According to the Center for People Empowerment in Governance, there are about 250 political dynasties active in politics in the Philippines. Many of these families have private armies or the support of armed groups to protect their interests.

“These are the same families who belong to the country's economic elite, some of them acting as rule-makers or patrons of politicians who conspire together to amass greater economic power,” the center said in a 2007 study.

Often the families protect their political and economic power at all cost - even resorting to violence against anyone who threatens their position or diminish their influence.

Sometimes, even family members attack each other in their turfs. In 2006, a legislator was assassinated outside a Catholic church in Manila and his cousin, the incumbent governor in their province, was accused of ordering the hit.
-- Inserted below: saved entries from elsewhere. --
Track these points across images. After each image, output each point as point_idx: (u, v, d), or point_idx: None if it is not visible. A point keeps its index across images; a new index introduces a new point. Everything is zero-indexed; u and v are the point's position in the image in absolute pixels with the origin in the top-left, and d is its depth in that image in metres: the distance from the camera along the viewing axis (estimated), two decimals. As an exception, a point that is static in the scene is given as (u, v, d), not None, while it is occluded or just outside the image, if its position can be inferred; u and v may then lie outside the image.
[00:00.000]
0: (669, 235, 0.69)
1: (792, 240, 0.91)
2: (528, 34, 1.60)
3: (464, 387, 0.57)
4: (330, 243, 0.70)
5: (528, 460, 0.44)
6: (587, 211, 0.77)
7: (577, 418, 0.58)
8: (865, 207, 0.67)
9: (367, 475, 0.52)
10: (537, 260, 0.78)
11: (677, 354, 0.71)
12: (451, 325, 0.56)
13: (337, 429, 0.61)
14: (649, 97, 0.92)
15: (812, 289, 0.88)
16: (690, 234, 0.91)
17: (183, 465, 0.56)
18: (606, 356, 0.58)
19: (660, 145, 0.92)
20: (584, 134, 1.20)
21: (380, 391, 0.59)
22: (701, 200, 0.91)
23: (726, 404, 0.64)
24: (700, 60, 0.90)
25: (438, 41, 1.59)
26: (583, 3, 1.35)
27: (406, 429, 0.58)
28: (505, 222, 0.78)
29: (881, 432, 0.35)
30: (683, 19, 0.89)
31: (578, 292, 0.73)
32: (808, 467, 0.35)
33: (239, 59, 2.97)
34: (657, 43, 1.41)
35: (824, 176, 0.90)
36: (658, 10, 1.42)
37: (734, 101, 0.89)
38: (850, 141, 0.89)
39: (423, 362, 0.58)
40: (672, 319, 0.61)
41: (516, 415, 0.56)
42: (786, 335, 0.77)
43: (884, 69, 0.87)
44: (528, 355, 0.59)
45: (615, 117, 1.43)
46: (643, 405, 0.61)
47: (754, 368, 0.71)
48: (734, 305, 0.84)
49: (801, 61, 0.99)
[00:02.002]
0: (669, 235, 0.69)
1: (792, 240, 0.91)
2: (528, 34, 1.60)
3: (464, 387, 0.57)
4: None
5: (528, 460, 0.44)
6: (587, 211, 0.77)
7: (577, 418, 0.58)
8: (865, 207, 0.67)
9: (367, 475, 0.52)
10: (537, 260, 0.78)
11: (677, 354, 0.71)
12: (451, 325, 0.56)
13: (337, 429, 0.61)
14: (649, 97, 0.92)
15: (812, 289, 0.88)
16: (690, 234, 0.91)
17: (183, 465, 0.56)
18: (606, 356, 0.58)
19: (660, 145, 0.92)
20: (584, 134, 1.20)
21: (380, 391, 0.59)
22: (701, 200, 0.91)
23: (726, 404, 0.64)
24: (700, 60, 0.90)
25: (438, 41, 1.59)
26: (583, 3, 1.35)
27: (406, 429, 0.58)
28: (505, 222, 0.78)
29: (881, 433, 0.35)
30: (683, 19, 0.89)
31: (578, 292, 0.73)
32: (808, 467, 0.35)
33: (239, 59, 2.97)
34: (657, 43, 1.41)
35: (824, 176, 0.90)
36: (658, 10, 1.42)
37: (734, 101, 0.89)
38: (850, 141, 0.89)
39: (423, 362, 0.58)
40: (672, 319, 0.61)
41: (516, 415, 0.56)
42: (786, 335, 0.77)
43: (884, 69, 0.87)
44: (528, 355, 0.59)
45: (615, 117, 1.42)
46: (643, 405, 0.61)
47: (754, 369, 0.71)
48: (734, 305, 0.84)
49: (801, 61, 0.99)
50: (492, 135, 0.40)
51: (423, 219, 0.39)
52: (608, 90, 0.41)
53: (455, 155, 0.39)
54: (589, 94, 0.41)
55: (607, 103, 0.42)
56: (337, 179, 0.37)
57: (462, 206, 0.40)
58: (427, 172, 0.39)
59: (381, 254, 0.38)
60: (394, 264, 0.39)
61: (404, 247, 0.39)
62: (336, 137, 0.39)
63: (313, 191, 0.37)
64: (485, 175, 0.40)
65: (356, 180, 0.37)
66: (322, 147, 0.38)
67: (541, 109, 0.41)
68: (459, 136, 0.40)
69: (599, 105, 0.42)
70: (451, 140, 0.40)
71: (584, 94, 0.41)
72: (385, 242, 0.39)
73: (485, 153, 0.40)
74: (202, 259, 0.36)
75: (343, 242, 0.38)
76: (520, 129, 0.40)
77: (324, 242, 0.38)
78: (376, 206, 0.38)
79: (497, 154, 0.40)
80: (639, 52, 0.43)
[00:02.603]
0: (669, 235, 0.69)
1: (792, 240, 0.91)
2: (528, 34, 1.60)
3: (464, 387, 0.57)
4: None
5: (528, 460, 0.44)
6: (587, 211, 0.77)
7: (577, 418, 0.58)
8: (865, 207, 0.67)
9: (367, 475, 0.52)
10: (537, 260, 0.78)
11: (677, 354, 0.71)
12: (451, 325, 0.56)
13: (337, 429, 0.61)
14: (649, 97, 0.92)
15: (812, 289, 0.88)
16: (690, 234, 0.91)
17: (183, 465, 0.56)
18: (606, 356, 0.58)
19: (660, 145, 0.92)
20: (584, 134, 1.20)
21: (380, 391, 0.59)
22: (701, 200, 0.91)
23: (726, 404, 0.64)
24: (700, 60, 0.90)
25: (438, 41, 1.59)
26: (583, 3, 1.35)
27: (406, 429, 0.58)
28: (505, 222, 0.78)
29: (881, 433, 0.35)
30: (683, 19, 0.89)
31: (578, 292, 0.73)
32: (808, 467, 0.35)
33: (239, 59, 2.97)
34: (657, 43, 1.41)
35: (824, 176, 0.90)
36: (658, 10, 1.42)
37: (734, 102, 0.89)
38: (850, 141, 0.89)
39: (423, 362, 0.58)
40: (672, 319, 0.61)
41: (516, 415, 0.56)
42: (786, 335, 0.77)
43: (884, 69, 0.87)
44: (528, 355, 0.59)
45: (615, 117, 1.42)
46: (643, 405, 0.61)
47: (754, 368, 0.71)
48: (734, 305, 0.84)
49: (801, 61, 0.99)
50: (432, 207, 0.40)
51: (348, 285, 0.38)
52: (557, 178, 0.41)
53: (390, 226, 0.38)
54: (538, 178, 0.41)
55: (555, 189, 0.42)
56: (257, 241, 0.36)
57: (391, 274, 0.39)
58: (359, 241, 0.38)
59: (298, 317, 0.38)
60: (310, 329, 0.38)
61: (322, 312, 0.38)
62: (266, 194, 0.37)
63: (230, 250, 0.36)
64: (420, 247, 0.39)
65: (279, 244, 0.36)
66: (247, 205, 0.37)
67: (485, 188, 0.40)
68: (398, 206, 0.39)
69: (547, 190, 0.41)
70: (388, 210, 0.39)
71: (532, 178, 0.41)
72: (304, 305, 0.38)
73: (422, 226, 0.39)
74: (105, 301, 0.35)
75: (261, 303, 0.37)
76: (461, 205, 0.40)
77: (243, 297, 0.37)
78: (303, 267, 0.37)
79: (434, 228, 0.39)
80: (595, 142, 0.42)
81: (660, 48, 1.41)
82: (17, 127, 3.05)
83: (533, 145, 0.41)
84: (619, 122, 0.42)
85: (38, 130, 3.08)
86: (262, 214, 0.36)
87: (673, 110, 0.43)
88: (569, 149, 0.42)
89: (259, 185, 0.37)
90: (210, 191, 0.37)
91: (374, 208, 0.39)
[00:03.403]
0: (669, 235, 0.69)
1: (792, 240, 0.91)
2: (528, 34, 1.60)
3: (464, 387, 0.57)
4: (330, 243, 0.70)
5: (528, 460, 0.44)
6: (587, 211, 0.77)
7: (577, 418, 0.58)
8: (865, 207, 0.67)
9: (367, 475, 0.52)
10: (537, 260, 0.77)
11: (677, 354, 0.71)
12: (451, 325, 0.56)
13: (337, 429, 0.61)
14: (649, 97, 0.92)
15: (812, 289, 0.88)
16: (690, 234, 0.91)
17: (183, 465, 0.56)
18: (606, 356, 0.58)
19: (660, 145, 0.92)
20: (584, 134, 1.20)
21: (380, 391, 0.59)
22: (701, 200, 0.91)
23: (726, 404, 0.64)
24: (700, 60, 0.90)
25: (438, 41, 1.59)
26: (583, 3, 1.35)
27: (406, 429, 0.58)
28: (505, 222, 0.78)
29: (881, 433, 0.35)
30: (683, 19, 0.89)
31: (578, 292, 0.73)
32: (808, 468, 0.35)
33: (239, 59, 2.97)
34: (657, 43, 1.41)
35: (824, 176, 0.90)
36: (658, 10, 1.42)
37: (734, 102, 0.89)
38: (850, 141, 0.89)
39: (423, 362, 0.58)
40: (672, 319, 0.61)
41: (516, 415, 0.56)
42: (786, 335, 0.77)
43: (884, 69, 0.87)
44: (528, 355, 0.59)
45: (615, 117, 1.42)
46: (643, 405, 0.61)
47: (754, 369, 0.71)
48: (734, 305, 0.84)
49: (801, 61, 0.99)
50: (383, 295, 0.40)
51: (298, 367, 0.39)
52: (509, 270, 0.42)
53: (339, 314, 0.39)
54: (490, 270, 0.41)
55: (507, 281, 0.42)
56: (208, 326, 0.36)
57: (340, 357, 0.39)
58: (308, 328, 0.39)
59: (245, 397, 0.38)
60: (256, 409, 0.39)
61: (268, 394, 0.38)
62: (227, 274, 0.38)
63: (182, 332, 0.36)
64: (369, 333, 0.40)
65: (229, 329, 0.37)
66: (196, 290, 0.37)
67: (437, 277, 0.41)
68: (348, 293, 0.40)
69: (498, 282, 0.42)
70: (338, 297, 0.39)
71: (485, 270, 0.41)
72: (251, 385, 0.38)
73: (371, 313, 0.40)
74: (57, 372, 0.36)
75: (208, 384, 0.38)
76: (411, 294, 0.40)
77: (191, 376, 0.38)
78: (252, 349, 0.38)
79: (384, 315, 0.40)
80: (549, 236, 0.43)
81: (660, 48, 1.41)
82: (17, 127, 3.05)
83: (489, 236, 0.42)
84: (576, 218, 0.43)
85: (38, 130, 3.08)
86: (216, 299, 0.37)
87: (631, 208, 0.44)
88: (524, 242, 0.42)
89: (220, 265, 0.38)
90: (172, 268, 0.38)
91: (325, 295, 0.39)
While the Philippine constitution prohibits political dynasties, an enabling law that would implement the ban is still pending in Congress, and many of the country's lawmakers oppose it because they too come from political clans.
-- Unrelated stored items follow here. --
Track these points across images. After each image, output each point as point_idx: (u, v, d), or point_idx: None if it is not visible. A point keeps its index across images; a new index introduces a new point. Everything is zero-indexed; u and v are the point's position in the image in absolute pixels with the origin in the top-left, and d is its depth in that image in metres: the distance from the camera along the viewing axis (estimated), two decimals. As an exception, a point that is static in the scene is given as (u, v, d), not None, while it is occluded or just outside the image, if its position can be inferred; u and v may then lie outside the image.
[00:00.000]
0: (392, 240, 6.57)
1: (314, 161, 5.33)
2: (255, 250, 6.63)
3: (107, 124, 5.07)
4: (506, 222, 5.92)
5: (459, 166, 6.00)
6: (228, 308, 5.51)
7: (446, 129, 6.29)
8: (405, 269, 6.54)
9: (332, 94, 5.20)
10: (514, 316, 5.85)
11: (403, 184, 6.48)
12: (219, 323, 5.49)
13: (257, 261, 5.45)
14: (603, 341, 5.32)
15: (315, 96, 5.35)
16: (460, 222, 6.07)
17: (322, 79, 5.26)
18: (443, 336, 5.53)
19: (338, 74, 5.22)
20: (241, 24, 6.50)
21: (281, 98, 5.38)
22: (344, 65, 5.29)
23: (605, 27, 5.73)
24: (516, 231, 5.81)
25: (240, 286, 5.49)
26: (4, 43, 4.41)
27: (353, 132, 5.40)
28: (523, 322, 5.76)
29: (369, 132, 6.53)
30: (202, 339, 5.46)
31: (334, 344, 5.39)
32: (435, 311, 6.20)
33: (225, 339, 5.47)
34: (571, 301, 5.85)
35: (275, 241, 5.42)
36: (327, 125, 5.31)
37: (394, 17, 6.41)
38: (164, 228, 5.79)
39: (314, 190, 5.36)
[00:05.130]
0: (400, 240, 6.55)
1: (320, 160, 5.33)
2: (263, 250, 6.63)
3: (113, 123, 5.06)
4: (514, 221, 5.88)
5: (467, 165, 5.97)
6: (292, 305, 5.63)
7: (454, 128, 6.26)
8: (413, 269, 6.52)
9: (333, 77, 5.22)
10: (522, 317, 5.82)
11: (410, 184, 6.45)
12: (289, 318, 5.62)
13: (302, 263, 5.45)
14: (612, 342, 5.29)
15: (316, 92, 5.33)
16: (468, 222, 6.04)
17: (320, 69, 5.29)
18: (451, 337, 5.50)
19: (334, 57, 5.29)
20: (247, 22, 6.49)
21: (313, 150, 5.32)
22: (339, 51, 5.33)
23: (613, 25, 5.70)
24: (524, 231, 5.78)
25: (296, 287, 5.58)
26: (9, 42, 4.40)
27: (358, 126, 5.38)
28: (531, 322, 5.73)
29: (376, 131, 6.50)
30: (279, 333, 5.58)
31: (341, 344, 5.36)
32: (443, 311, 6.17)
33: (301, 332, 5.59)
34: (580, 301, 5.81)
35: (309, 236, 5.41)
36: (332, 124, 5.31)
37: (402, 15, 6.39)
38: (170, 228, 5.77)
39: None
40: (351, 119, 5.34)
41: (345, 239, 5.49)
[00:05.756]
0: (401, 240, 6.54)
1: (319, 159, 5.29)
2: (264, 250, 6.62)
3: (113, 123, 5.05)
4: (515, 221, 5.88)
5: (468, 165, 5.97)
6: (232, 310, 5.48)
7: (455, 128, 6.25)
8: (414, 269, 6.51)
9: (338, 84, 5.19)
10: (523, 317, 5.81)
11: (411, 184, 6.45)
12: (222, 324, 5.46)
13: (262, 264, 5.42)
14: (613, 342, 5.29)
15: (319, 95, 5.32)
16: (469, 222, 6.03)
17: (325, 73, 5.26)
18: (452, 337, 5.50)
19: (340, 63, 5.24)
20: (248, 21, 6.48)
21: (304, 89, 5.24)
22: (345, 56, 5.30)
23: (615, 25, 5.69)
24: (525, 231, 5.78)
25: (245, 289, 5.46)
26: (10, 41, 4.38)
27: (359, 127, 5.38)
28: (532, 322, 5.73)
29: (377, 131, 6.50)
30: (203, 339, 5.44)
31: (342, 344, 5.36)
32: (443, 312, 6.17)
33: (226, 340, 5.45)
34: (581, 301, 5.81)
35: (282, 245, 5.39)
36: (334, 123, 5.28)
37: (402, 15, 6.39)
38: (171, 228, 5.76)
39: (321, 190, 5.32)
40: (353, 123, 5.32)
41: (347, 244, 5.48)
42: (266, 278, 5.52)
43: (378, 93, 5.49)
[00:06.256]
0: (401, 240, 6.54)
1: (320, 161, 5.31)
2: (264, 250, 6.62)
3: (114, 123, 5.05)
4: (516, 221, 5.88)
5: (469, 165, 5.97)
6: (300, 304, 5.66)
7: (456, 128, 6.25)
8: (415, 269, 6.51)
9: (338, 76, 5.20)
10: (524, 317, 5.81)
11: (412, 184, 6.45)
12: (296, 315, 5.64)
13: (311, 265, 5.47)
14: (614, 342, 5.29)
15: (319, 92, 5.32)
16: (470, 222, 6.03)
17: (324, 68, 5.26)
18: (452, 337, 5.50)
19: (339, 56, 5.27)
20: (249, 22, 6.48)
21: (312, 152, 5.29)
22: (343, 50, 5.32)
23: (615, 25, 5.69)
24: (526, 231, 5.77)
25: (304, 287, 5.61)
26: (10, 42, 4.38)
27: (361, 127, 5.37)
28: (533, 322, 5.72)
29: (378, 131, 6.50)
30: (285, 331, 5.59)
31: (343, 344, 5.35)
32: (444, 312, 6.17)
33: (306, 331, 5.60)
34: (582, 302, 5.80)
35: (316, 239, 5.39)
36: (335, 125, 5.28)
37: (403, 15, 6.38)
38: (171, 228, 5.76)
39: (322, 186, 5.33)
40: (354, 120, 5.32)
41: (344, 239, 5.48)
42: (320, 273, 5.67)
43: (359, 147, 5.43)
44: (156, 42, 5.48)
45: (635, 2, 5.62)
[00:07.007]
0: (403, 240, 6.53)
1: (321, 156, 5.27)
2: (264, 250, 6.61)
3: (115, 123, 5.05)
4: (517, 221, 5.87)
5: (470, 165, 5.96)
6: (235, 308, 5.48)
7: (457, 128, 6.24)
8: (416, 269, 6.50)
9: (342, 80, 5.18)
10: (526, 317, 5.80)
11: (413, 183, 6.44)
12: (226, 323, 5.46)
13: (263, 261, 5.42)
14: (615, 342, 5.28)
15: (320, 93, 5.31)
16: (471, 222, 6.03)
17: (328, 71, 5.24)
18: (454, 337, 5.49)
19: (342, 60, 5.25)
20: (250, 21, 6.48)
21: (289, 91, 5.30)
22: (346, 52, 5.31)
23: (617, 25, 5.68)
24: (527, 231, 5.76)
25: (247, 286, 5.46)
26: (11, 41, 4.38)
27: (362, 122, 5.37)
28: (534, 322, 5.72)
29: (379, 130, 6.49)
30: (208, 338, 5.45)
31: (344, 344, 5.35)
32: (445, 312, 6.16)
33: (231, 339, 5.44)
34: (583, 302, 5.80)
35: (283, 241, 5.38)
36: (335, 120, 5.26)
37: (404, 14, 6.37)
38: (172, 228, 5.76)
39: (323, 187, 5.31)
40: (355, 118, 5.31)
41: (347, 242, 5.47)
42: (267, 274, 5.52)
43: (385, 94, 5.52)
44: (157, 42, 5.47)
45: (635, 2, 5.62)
President Gloria Macapagal Arroyo, who herself is a product of an old political clan, as the daughter of late former president Diosdado Macapagal, has criticized the way politics is done in the Philippines.

“Over the years, our political system has degenerated to the extent that it is difficult for anyone to make any headway yet keep his hands clean,” she has said. “Perhaps we have strained the present political system to its final limit.”

Politicians from prominent clans often defend their continued rule, saying they take care of the people in their turfs.

But the Center for People Empowerment said the proliferation of political dynasties in the Philippines only highlights the “semi-feudal condition in the country, where wealth is accumulated and concentrated in a few families.”

“Political dynasties are a product of a society riven by income inequalities and lack of opportunities for the social and economic uplift of the majority of the people,” it added. “The more stagnant a rural society is the more entrenched the powers-that-be are.”